Every line below from the one containing "display: flex; flex-direction: row;" through the one containing "2px; left: 25px;" must be transcribed exactly. Omit all lines outside that stretch.

------------------------------------------------------------------------

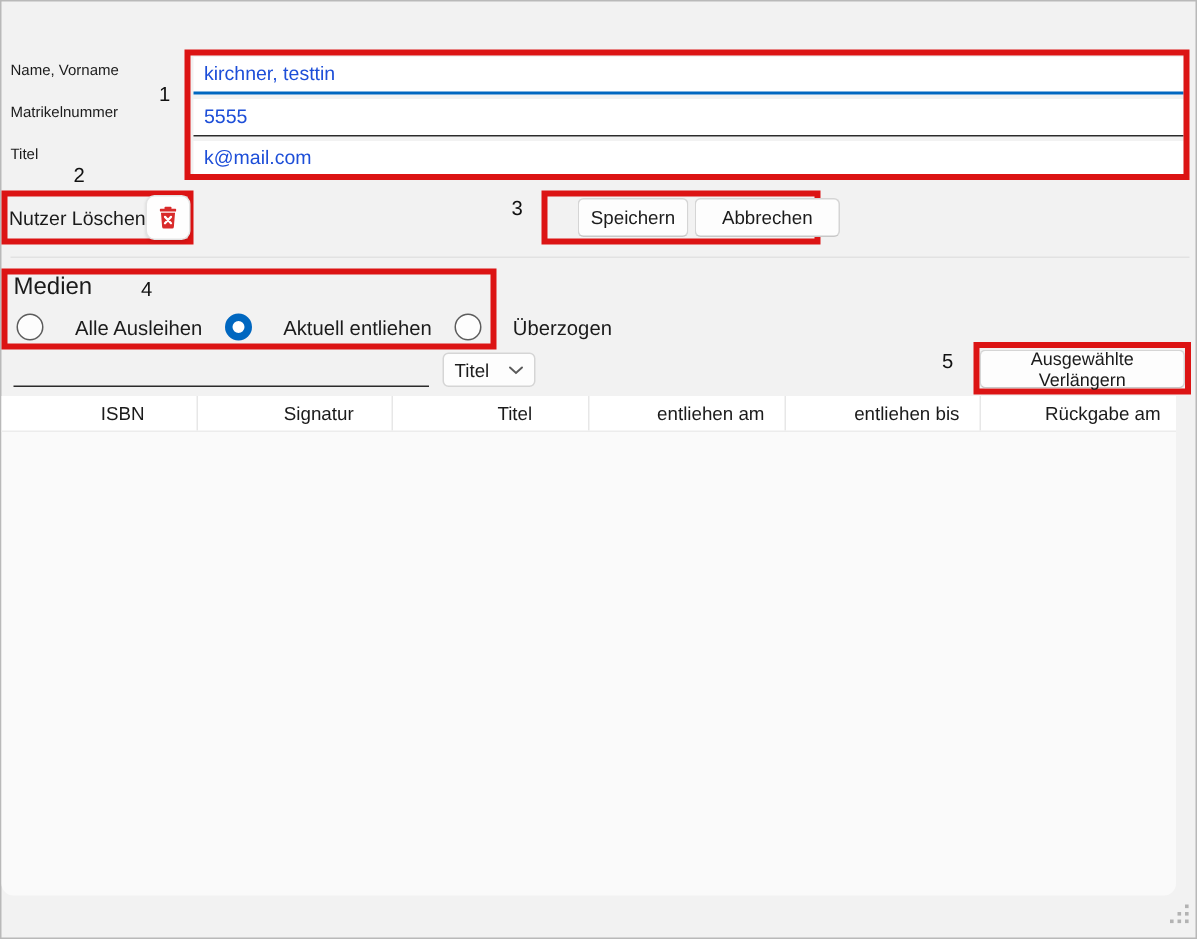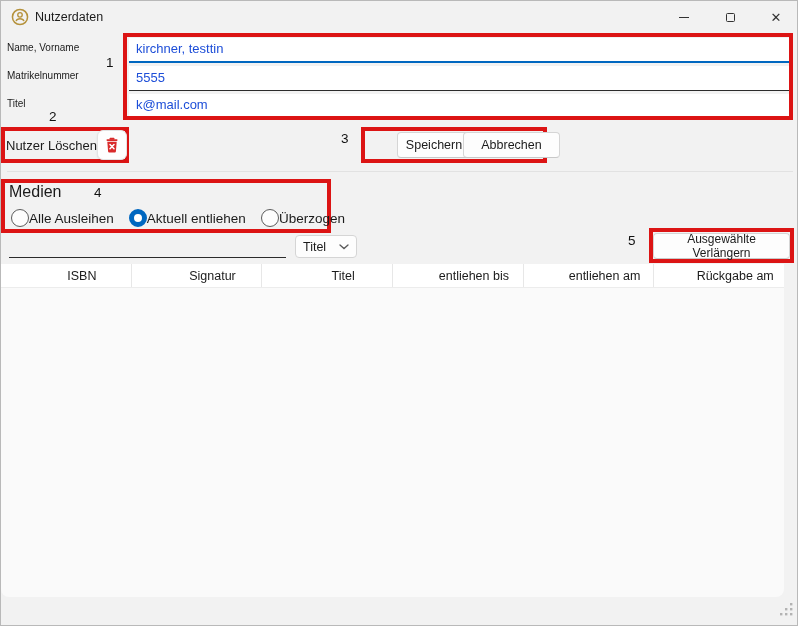--- a/index.html
+++ b/index.html
@@ -42,30 +42,30 @@
     box-shadow:0 1px 2px rgba(0,0,0,.08);
     display:flex; align-items:center; justify-content:center; cursor:default;
   }
 
   .btn {
     position:absolute; height:26px; background:#fdfdfd;
     border:1px solid #d5d5d5; border-bottom-color:#c8c8c8; border-radius:4px;
     font-family:inherit; font-size:12.5px; color:#1b1b1b;
     display:flex; align-items:center; justify-content:center; cursor:default; padding:0 10px;
   }
-  #btn-save { left:384px; top:131px; width:74px;margin-left:12px; }
+  #btn-save { left:384px; top:131px; width:74px; }
   #btn-cancel { left:462px; top:131px; width:97px; }
   #btn-extend { left:652px; top:232px; width:137px; font-size:12px; }
 
   .divider { position:absolute; left:6px; top:170px; width:786px; height:1px; background:#e2e2e2; }
 
   
   .medien-title { position:absolute; left:8px; top:182px; font-size:16px; color:#1b1b1b; }
   .radio-row { position:absolute; left:10px; top:208px; display:flex; align-items:center; gap:15px; }
-  .radio-item { display:flex; align-items:center; gap:0; cursor:default; }
+  .radio-item { display:flex; align-items:center; gap:21px; cursor:default; }
   .radio-circle { width:18px; height:18px; border-radius:50%; background:#fdfdfd; border:1px solid #5c5c5c; }
   .radio-circle.on { width:18px; height:18px; border:5px solid #0067c0; background:#ffffff; }
   .radio-label { font-size:13.5px; color:#1b1b1b; }
 
   .search-inp {
     position:absolute; left:8px; top:236px; width:277px; height:21px;
     background:transparent; border:none; border-bottom:1.5px solid #2b2b2b;
     font-family:inherit; font-size:13px; outline:none; padding:0 4px;
   }
   .dropdown {
@@ -82,37 +82,20 @@
   .th:last-child { border-right:none; }
   .table-body { position:absolute; left:0; top:287px; width:783px; height:309px; background:#fafafa; border-radius:0 0 8px 8px; }
 
   .resize-grip { position:absolute; right:4px; bottom:9px; width:14px; height:14px; }
 </style>
 </head>
 <body>
 
 <div id="window">
 
-  <div class="titlebar">
-    <svg class="app-icon" viewBox="0 0 20 20">
-      <circle cx="10" cy="10" r="8.4" fill="none" stroke="#b5923c" stroke-width="1.7"></circle>
-      <circle cx="10" cy="7.6" r="2.5" fill="none" stroke="#b5923c" stroke-width="1.5"></circle>
-      <path d="M5.6 14.6 a4.6 3.8 0 0 1 8.8 0" fill="none" stroke="#b5923c" stroke-width="1.5"></path>
-    </svg>
-    <span class="titlebar-text">Nutzerdaten</span>
-    <div class="win-btn min">
-        <span class="glyph-min"></span>
-      </div>
-    <div class="win-btn max">
-        <span class="glyph-max"></span>
-      </div>
-    <div class="win-btn close">
-        <span class="glyph-close">✕</span>
-      </div>
-  </div>
 
   <span class="field-label" style="top:41px;">Name, Vorname</span>
   <span class="field-label" style="top:69px;">Matrikelnummer</span>
   <span class="field-label" style="top:97px;">Titel</span>
 
   <span class="annot-num" style="left:105px; top:54px;">1</span>
   <span class="annot-num" style="left:48px; top:108px;">2</span>
   <span class="annot-num" style="left:340px; top:130px;">3</span>
   <span class="annot-num" style="left:93px; top:184px;">4</span>
   <span class="annot-num" style="left:627px; top:232px;">5</span>
@@ -164,22 +147,22 @@
     <svg width="10" height="6" viewBox="0 0 10 6">
       <path d="M1 1 l4 3.6 L9 1" fill="none" stroke="#5a5a5a" stroke-width="1.3" stroke-linecap="round"></path>
     </svg>
   </div>
   <button class="btn" id="btn-extend">Ausgewählte Verlängern</button>
 
   <div class="table-header">
     <div class="th">ISBN</div>
     <div class="th">Signatur</div>
     <div class="th">Titel</div>
+    <div class="th">entliehen am</div>
     <div class="th">entliehen bis</div>
-    <div class="th">entliehen am</div>
     <div class="th">Rückgabe am</div>
   </div>
   <div class="table-body"></div>
 
   <svg class="resize-grip" viewBox="0 0 14 14">
     <rect x="11" y="1" width="2.4" height="2.4" fill="#b3b3b3"></rect>
     <rect x="6" y="6" width="2.4" height="2.4" fill="#b3b3b3"></rect>
     <rect x="11" y="6" width="2.4" height="2.4" fill="#b3b3b3"></rect>
     <rect x="1" y="11" width="2.4" height="2.4" fill="#b3b3b3"></rect>
     <rect x="6" y="11" width="2.4" height="2.4" fill="#b3b3b3"></rect>

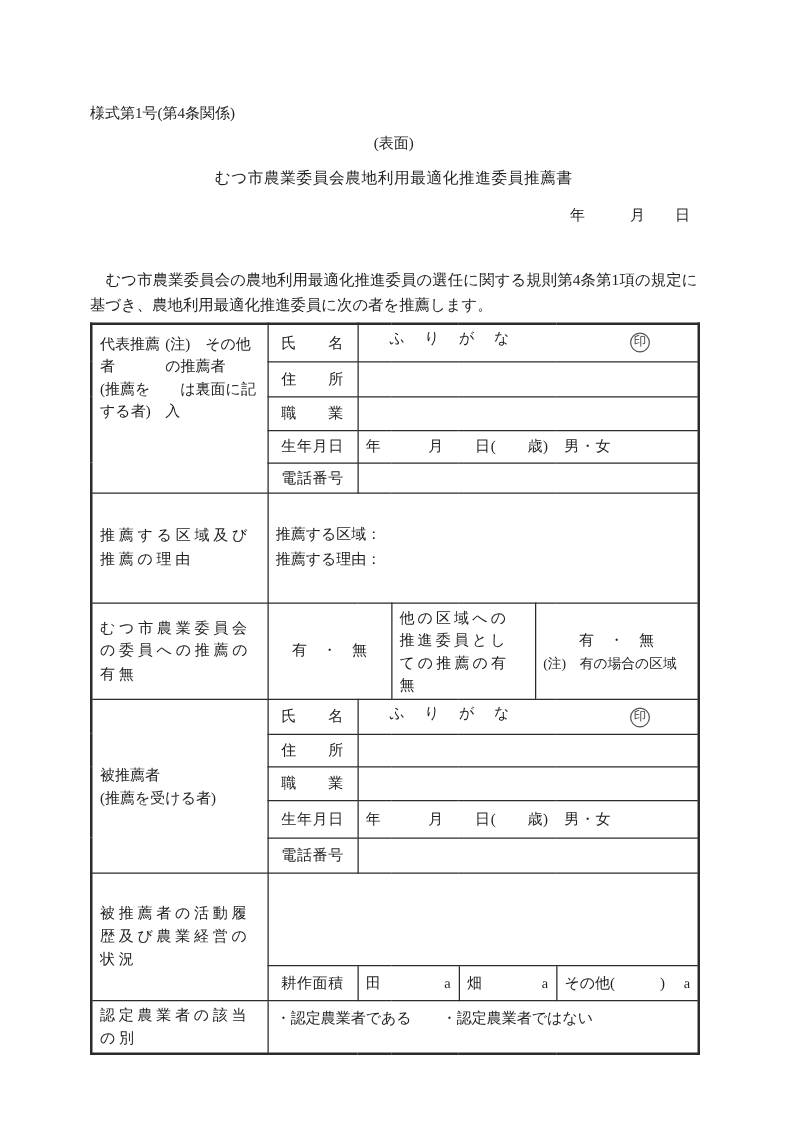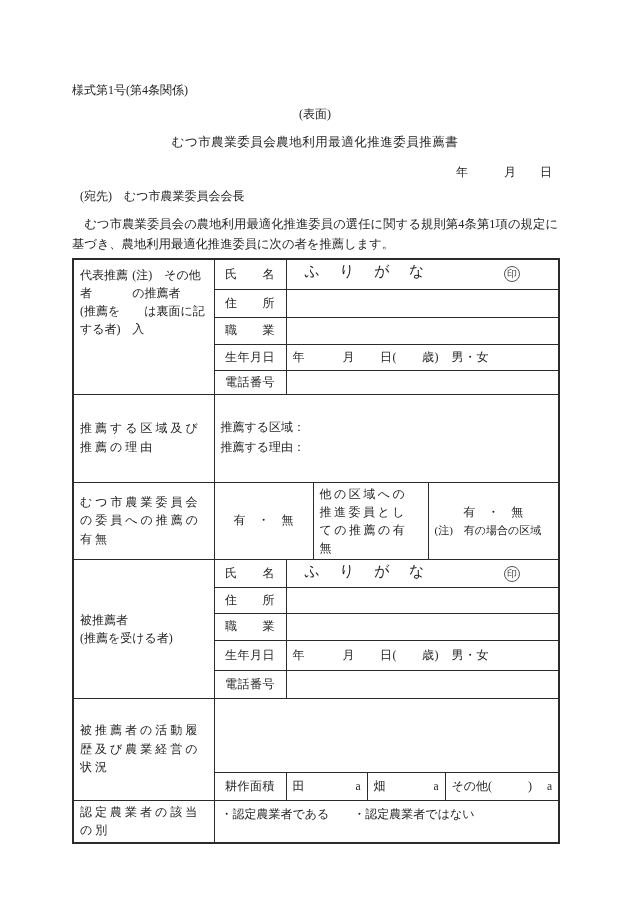--- a/index.html
+++ b/index.html
@@ -43,22 +43,22 @@
   .pre { white-space: pre-line; }
   .lbl-top { vertical-align: top; padding: 5px 8px 4px 8px; }
   .col-between {
     display: flex; flex-direction: row; justify-content: space-between;
     min-height: 122px; line-height: 1.5;
   }
   .spread { letter-spacing: 3px; line-height: 1.55; vertical-align: top; padding-top: 4px; }
   .f-label { text-align: center; letter-spacing: 0.5px; padding: 2px 2px; margin-left: 34px; }
   .name-cell { position: relative; }
   .furigana {
-    position: absolute; top: 2px; left: 18px;
-    font-size: 15px; letter-spacing: 1.3em; white-space: nowrap;
+    position: absolute; top: 2px; left: 25px;
+    font-size: 12px; letter-spacing: 1.3em; white-space: nowrap;
   }
   .seal {
     position: absolute; top: 6px; right: 38px;
     width: 16px; height: 16px;
     border: 1px solid #555; border-radius: 50%;
     color: #444;
     display: flex; align-items: center; justify-content: center;
     font-size: 10px; line-height: 1;
   }
   .birth-value { padding-left: 62px; letter-spacing: 0.5px; }
@@ -75,21 +75,20 @@
 </style>
 </head>
 <body>
 
 <div class="page">
 
   <div class="abs form-number">様式第1号(第4条関係)</div>
   <div class="abs doc-title">むつ市農業委員会農地利用最適化推進委員推薦書</div>
   <div class="abs side-label">(表面)</div>
   <div class="abs date-line">年　　　月　　日</div>
-  <div class="abs addressee">(宛先)　むつ市農業委員会会長</div>
   <div class="abs intro">　むつ市農業委員会の農地利用最適化推進委員の選任に関する規則第4条第1項の規定に基づき、農地利用最適化推進委員に次の者を推薦します。</div>
 
   <table class="form">
     <colgroup>
       <col style="width:141px">
         <col style="width:72px">
         <col style="width:27px">
       <col style="width:54px">
         <col style="width:61px">
         <col style="width:17px">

------------------------------------------------------------------------

Your solution →
     display: flex; flex-direction: row; justify-content: space-between;
     min-height: 122px; line-height: 1.5;
   }
   .spread { letter-spacing: 3px; line-height: 1.55; vertical-align: top; padding-top: 4px; }
   .f-label { text-align: center; letter-spacing: 0.5px; padding: 2px 2px; margin-left: 34px; }
   .name-cell { position: relative; }
   .furigana {
-    position: absolute; top: 2px; left: 18px;
-    font-size: 15px; letter-spacing: 1.3em; white-space: nowrap;
+    position: absolute; top: 2px; left: 25px;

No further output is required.